You’ll see I juggle with English, Italian and French: with mixed results! Seen my profile pages can be especially disorienting as I alternate between languages. I hope that the substance of the info expressed, and exchange will excuse the pitiful form. I’m sorry in advance for the mistakes, typos, weird phrases, and thank you very much for your tolerance and patience. Part of the reasons for this torture is that I would like to remind Francophones and Italophones they exist, while connecting them with the broader conversation which is mostly in English.
My values and goals are pretty much the same as the Saker as I know them.

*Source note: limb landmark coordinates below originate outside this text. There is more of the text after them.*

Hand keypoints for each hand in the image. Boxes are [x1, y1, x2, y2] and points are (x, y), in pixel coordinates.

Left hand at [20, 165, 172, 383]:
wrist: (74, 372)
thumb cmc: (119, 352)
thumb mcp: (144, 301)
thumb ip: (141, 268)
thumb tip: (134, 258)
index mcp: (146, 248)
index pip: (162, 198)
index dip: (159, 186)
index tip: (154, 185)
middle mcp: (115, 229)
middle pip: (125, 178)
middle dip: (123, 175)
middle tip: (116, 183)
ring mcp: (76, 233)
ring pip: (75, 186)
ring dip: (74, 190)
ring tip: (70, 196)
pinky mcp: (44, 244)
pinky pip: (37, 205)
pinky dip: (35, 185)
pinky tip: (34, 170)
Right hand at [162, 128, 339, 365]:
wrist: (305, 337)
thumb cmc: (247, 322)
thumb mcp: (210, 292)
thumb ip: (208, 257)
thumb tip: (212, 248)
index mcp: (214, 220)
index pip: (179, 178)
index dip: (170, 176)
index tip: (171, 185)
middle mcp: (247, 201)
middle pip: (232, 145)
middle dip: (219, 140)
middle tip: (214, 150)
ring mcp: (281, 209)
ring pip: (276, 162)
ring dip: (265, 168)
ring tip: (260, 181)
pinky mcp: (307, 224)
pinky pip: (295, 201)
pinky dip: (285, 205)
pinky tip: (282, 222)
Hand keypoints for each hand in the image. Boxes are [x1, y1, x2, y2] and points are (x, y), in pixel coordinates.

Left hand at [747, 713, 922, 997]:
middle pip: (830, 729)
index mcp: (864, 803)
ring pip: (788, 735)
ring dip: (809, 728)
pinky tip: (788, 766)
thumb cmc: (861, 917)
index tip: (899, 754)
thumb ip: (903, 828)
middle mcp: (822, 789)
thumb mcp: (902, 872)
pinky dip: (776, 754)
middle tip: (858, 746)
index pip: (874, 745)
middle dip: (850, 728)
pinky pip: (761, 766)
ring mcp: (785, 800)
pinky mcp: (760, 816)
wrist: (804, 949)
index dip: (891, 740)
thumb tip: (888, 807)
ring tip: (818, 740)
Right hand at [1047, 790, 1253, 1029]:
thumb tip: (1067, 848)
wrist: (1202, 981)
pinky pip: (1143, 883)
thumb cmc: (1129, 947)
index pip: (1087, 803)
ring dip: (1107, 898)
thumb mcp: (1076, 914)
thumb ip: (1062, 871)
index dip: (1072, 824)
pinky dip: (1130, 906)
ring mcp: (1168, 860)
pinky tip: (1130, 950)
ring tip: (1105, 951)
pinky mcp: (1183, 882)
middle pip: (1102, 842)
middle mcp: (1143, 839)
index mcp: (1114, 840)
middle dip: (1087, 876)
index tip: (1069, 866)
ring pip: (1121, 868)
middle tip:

I’m a Russophile, Catholic, “left of work-right of values” in politics. I respect all people and civilizations and get frustrated when they don’t respect themselves or each other. I’m very happy to engage in conversation with everyone as long as this is done with mutual respect.
Cheers and thanks again to Andrei for having me, and to all readers for giving a purpose to my efforts.
Jo
You sound like in Salvatore of Montferrat in “Il Nome Della Rosa” by Umberto Eco! Paljon lenguas mecha-gucha.
HI Jo
Bravo on an extremely well-written and constructed article.
I look forward to many more and would love to see your analysis of how you think the Meloni PM term is likely to play out.
In the meantime, I have sent you a Farsebook friend request.
Cheers and warm regards from the antipodes
Col
Thank again Colin! My pleasure! Hope you are doing well “down under”! You know, we are often intrigued by NZ’s resembling an Italy “upside down”! Hope to reach that wonderful land as well one day. Best.